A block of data
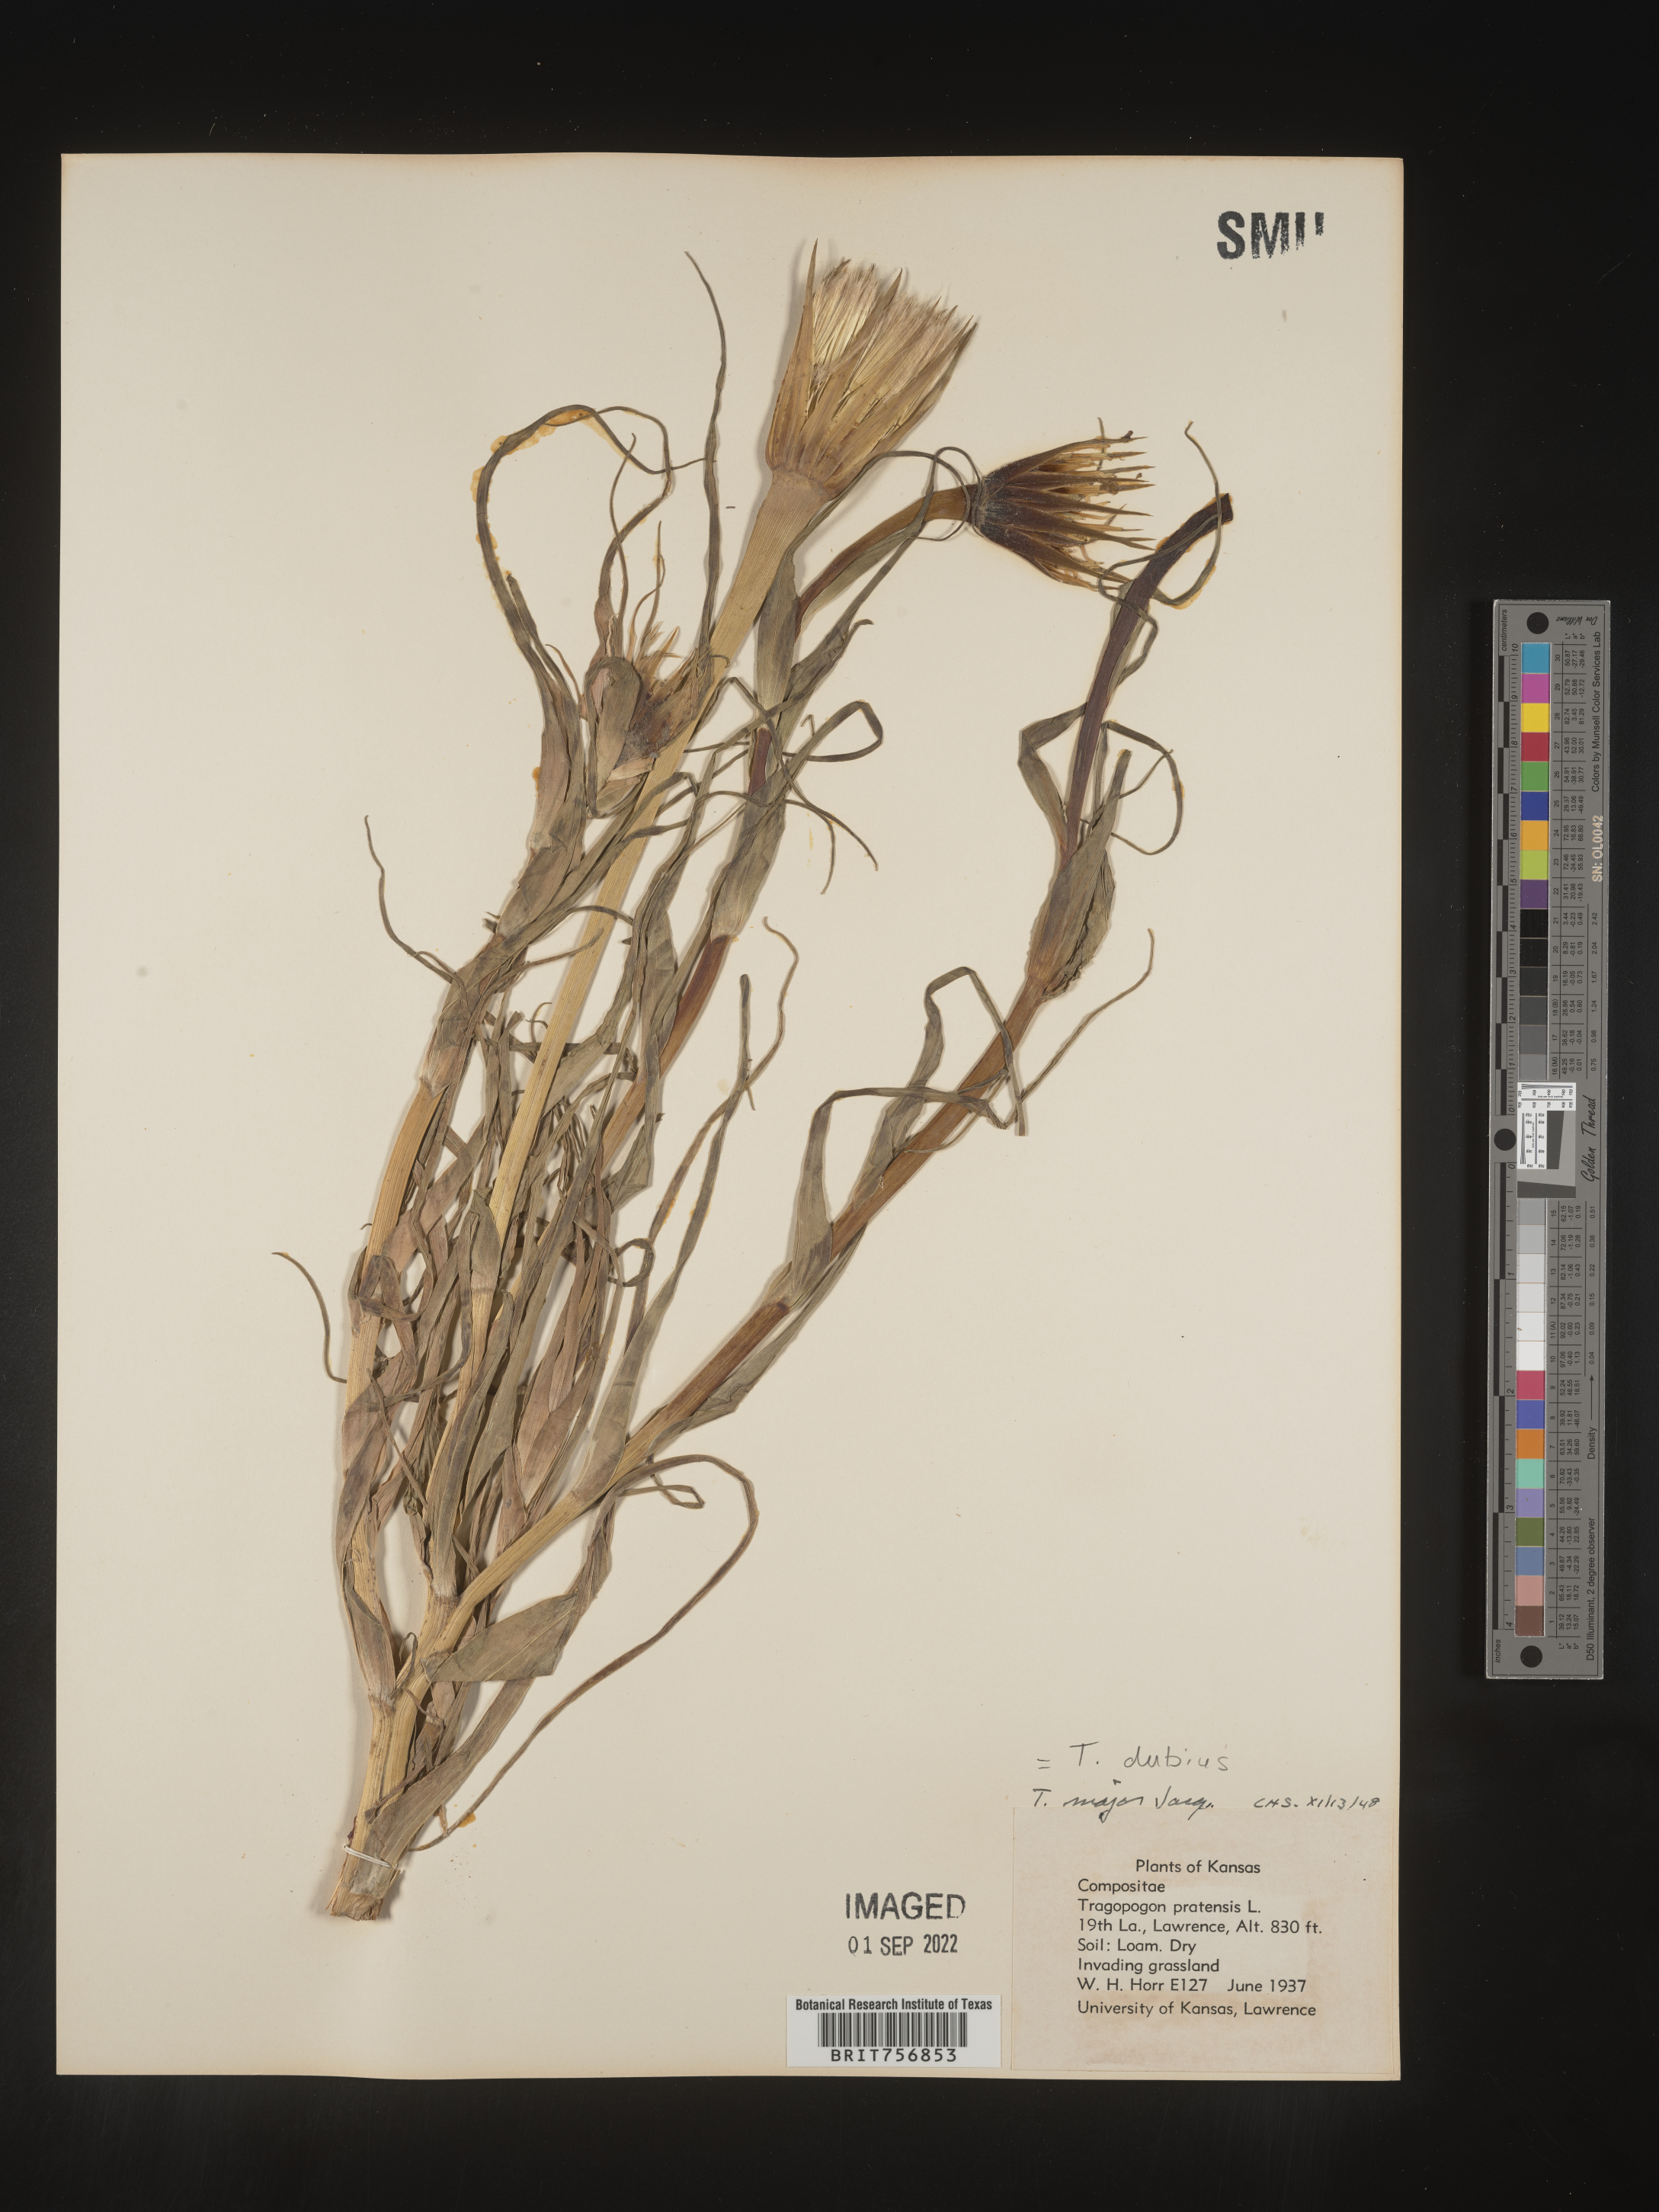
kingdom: Plantae
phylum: Tracheophyta
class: Magnoliopsida
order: Asterales
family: Asteraceae
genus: Tragopogon
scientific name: Tragopogon dubius
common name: Yellow salsify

> **To be done**
Lay out the whole listing above as a two-column CSV headed "prompt" and "completion", with one row for each text and its answer. Put each in its own quoted field with line breaks turned into spaces, and omit the pictures.

> **Solved exercise**
prompt,completion
"kingdom:","Plantae"
"phylum:","Tracheophyta"
"class:","Magnoliopsida"
"order:","Asterales"
"family:","Asteraceae"
"genus:","Tragopogon"
"scientific name:","Tragopogon dubius"
"common name:","Yellow salsify"